Data records:

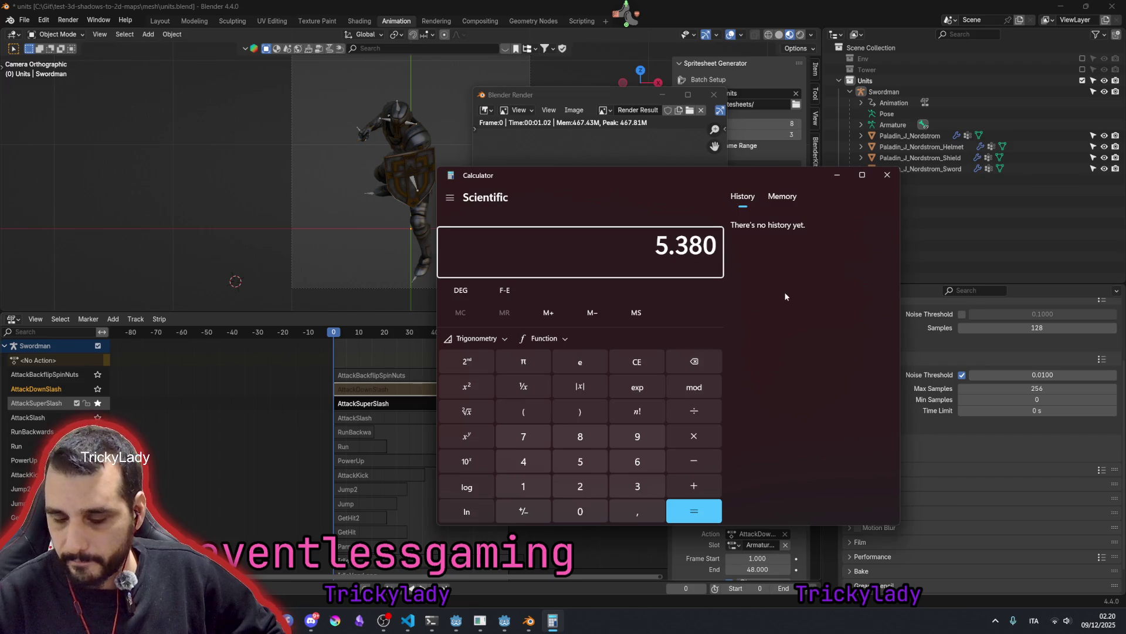
{"action": "type", "text": "/60"}
{"action": "key", "text": "Return"}
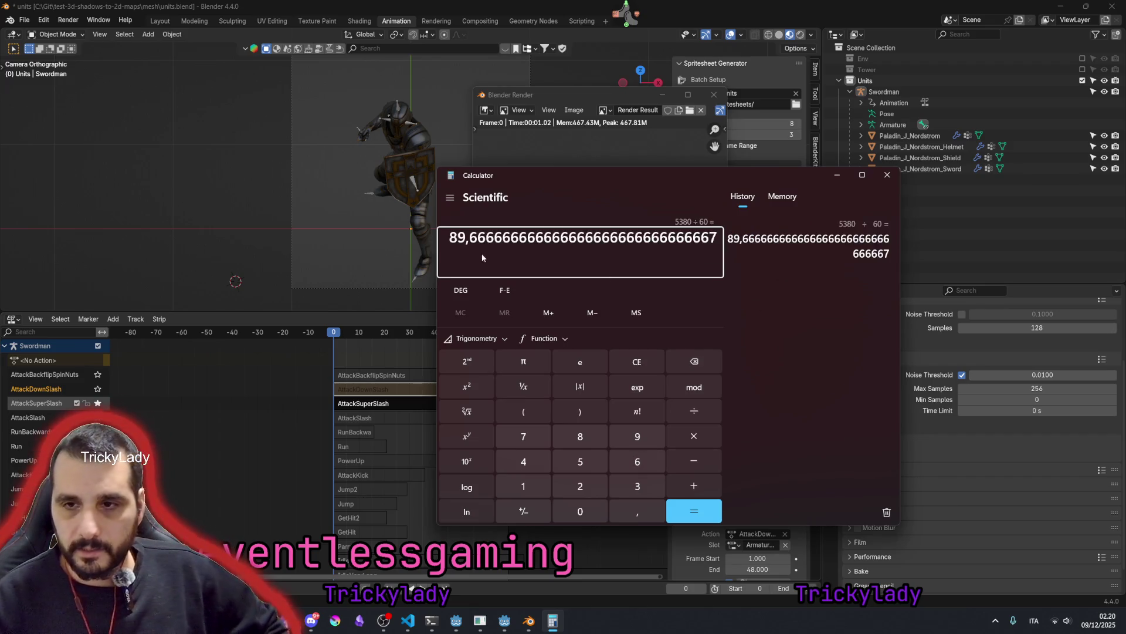
{"action": "type", "text": "/60"}
{"action": "key", "text": "Return"}
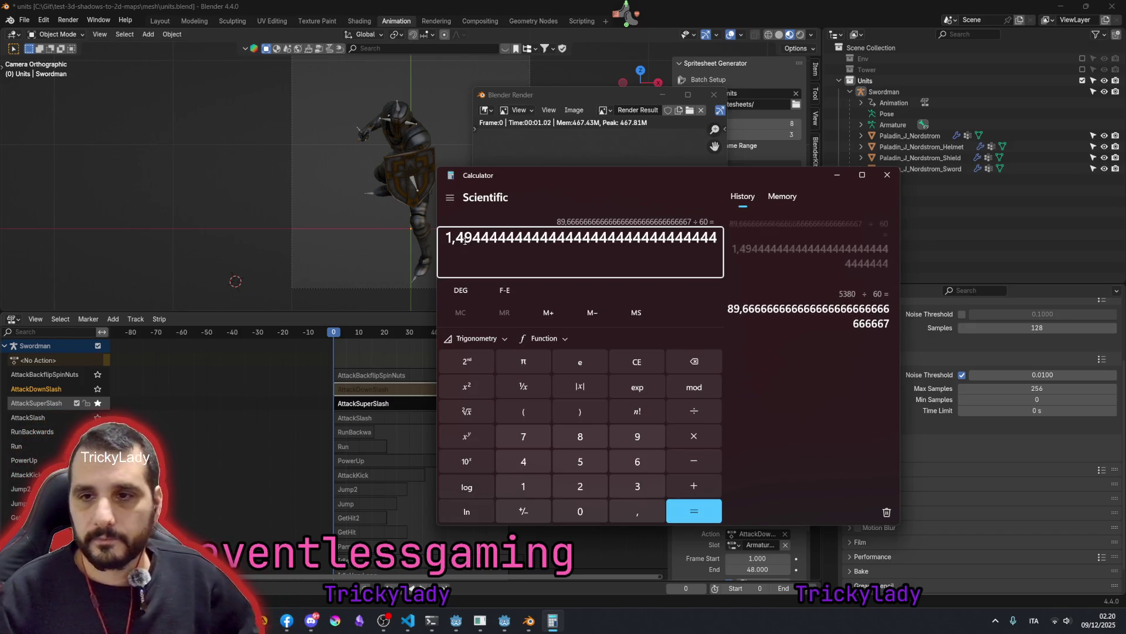
{"action": "left_click_drag", "start_coordinate": [455, 238], "coordinate": [482, 238]}
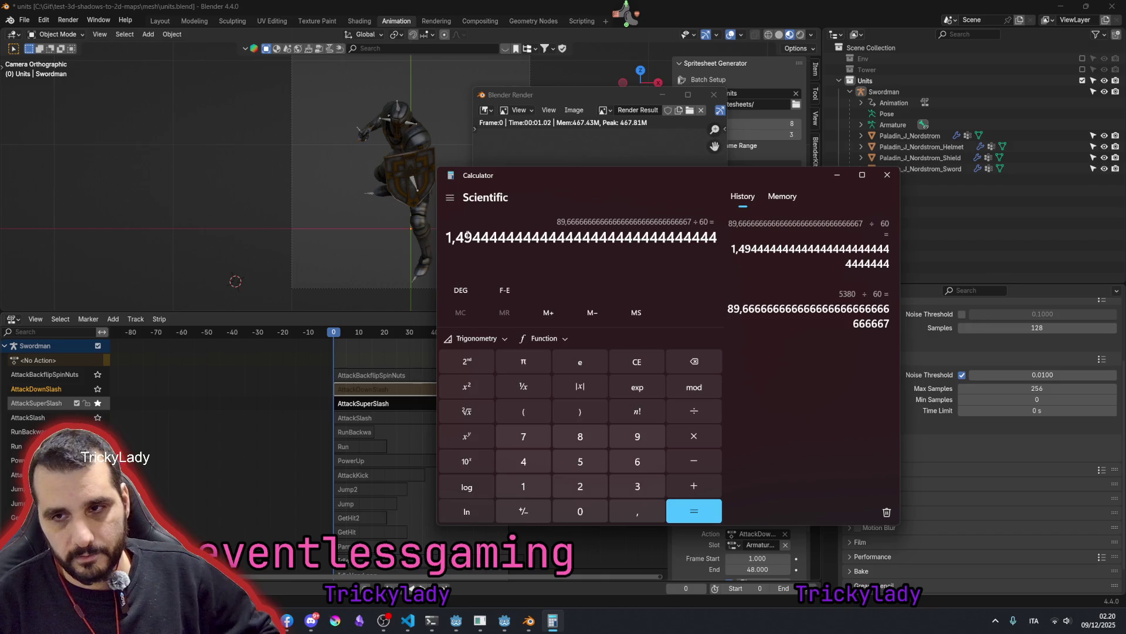
{"action": "left_click", "coordinate": [887, 176]}
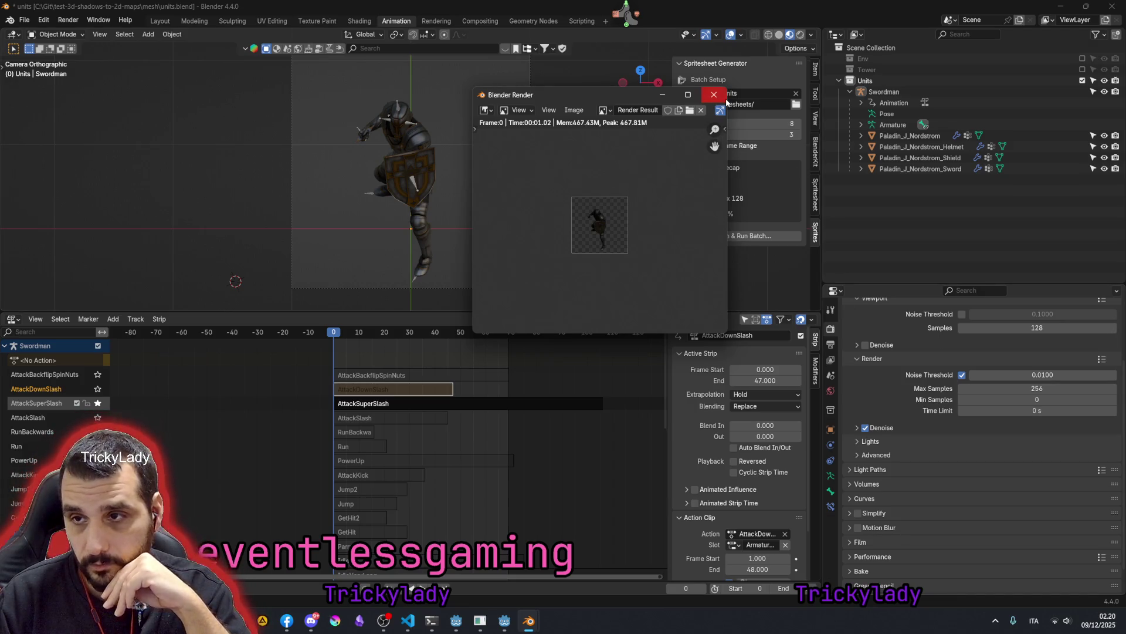
{"action": "left_click", "coordinate": [720, 97]}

Brief:
Hand back the records above exactly, leaving out every picture.

Response to this exercise:
{"action": "type", "text": "/60"}
{"action": "key", "text": "Return"}
{"action": "type", "text": "/60"}
{"action": "key", "text": "Return"}
{"action": "left_click_drag", "start_coordinate": [455, 238], "coordinate": [482, 238]}
{"action": "left_click", "coordinate": [887, 176]}
{"action": "left_click", "coordinate": [720, 97]}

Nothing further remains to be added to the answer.